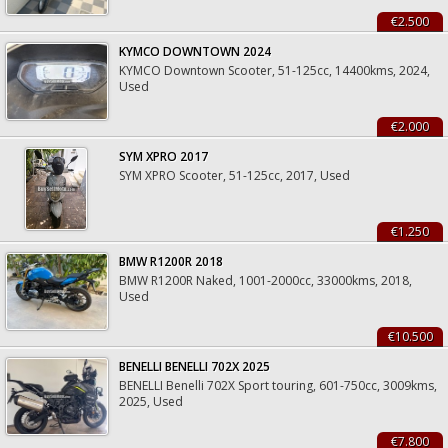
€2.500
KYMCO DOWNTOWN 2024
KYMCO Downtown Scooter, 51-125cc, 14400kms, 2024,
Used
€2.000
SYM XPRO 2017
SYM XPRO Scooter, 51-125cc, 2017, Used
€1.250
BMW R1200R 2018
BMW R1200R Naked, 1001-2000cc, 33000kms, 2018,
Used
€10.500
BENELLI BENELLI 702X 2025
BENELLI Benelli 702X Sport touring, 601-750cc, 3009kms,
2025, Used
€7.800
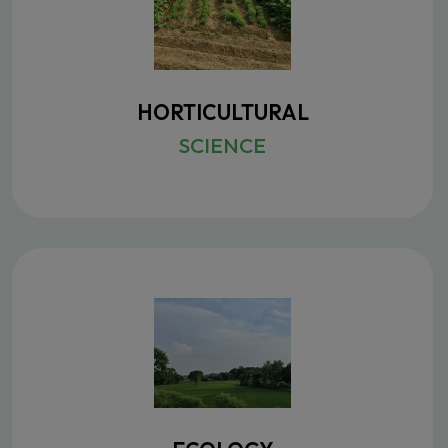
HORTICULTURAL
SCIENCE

Instruction: Transcribe the text of every record above line for line, omitting the pictures themselves.

Problem solution:
€2.500
KYMCO DOWNTOWN 2024
KYMCO Downtown Scooter, 51-125cc, 14400kms, 2024,
Used
€2.000
SYM XPRO 2017
SYM XPRO Scooter, 51-125cc, 2017, Used
€1.250
BMW R1200R 2018
BMW R1200R Naked, 1001-2000cc, 33000kms, 2018,
Used
€10.500
BENELLI BENELLI 702X 2025
BENELLI Benelli 702X Sport touring, 601-750cc, 3009kms,
2025, Used
€7.800
HORTICULTURAL
SCIENCE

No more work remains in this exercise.